Projekt "Tweetscapes": Twitter zum Hören
Tweetscapes ist ein Projekt von zwei Berliner Musikern. Sie setzten den deutschen Twitter-Stream eins zu eins in Musik um. Es ist mehr als nur eine reine Spielerei.
![](https://taz.de/picture/230523/14/Bildschirmfoto_tweetscapes_01.png)
Es ist immer viel von Überforderung die Rede, wenn es um das Echtzeit-Internet geht und um Live-Streams. All diese Fluten von Daten, die sie hervorbringen! Dieser Kontrollverlust! Man ersäuft ja quasi in den ganzen Meldungen, Tweets und Statusupdates. So klagen es die Skeptiker von Frank Schirrmacher bis Frank Schmiechen.
Dabei ist es eine Frage der Hilfsmittel.

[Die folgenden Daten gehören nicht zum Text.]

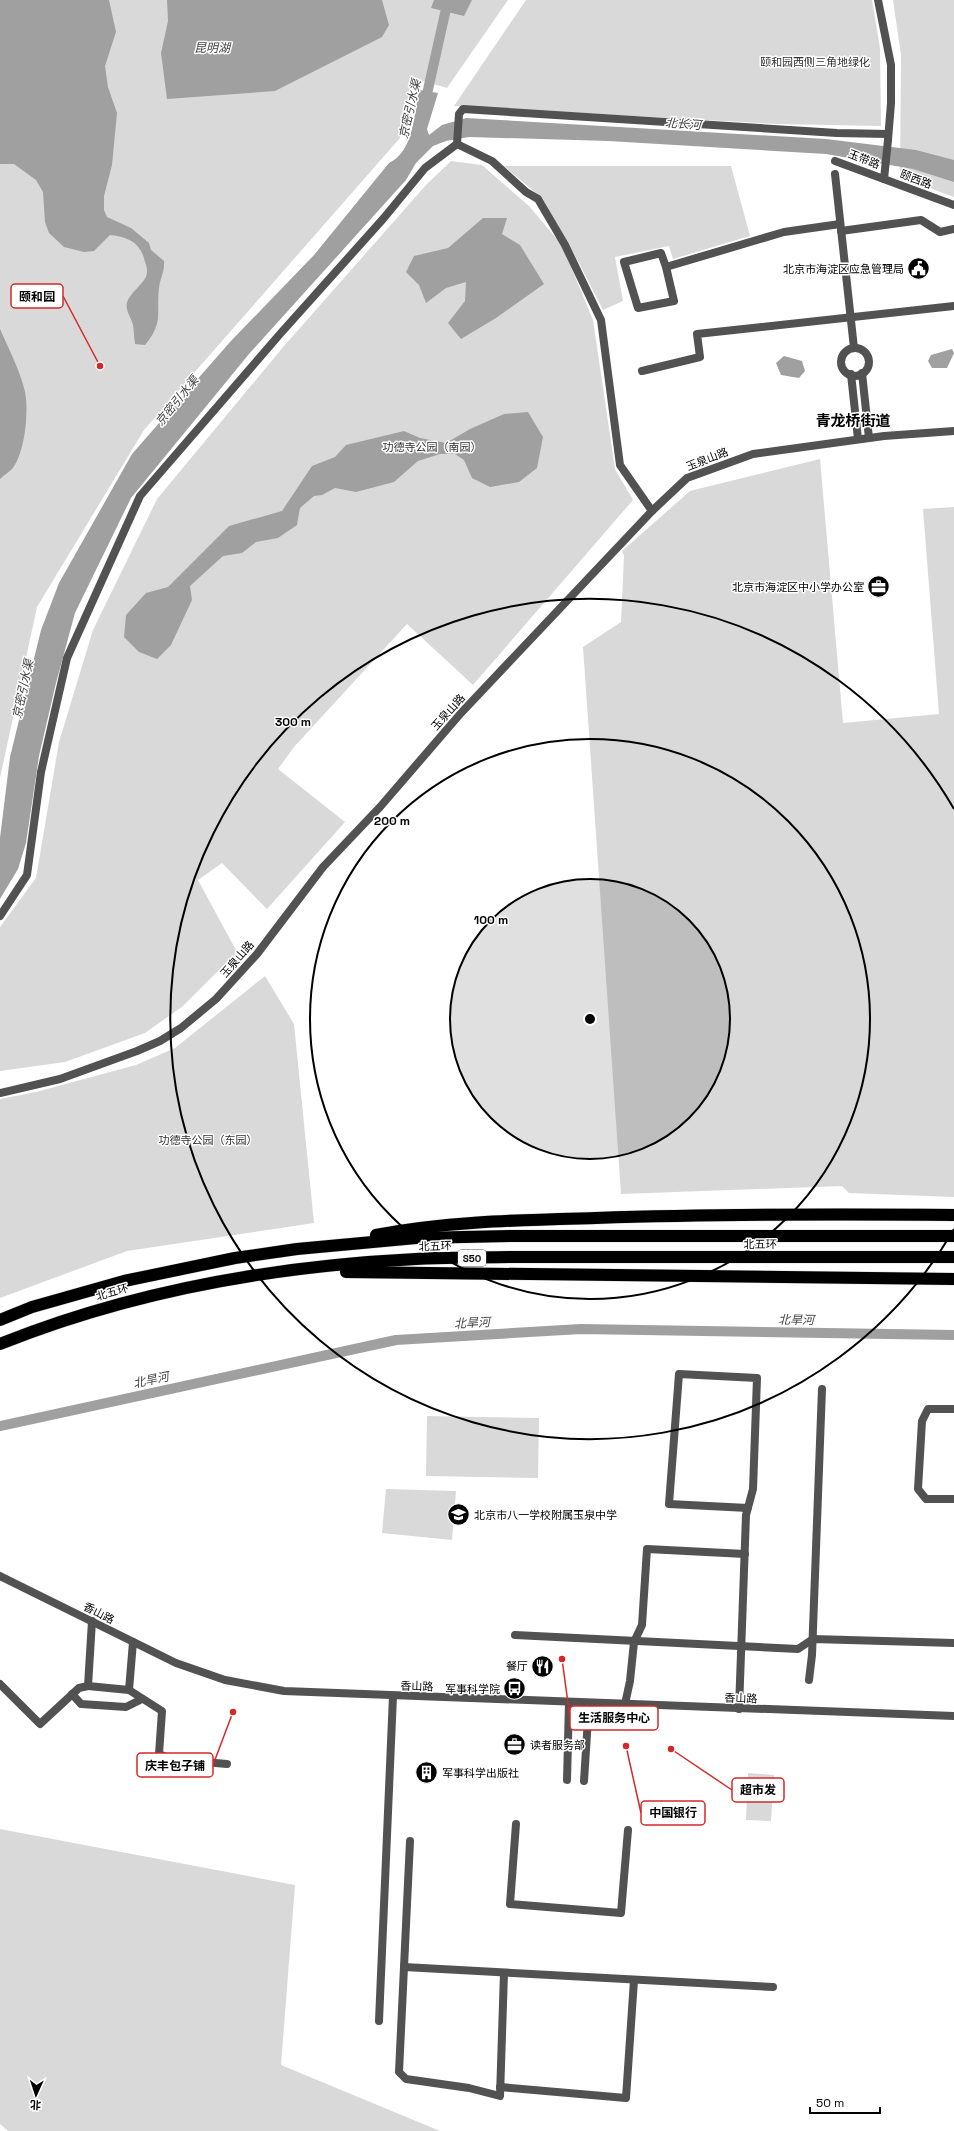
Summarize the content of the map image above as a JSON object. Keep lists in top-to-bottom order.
{
  "streets": {
    "highway": ["北五环", "S50"],
    "street": [
      "玉带路",
      "颐西路",
      "玉泉山路",
      "香山路"
    ]
  },
  "crossings": [
    ["玉带路", "颐西路"]
  ],
  "districts": ["青龙桥街道"],
  "water": [
    "昆明湖",
    "京密引水渠",
    "北长河",
    "北旱河"
  ],
  "parks": ["颐和园西侧三角地绿化", "功德寺公园（南园）", "功德寺公园（东园）"],
  "places": {
    "public building": ["北京市海淀区应急管理局"],
    "other": [
      "颐和园",
      "生活服务中心",
      "庆丰包子铺",
      "中国银行",
      "超市发"
    ],
    "office": ["北京市海淀区中小学办公室", "读者服务部"],
    "school or university": ["北京市八一学校附属玉泉中学"],
    "restaurant": ["餐厅"],
    "bus stop": ["军事科学院"],
    "building": ["军事科学出版社"]
  },
  "scale_bar": "50 m",
  "north": "bottom",
  "rings": ["300 m", "200 m", "100 m"]
}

Wenn das eigene Hirn nicht mehr ausreicht, die ganzen Ströme, die Überfülle des Internets brauchbar zu machen, muss man auf Filter zurückgreifen: Sie begrenzen die Datenmengen und machen den Konsumenten wieder entscheidungsfähig.
Das klingt furchtbar funktional, aber es geht natürlich auch ganz anders, verspielter und fantasievoller: Tweetscapes ist so ein Projekt, das nicht auf Beschränkung setzt, sondern auf synästhetische Effekte: Es setzt den deutschen Twitterstream eins zu eins in Musik um.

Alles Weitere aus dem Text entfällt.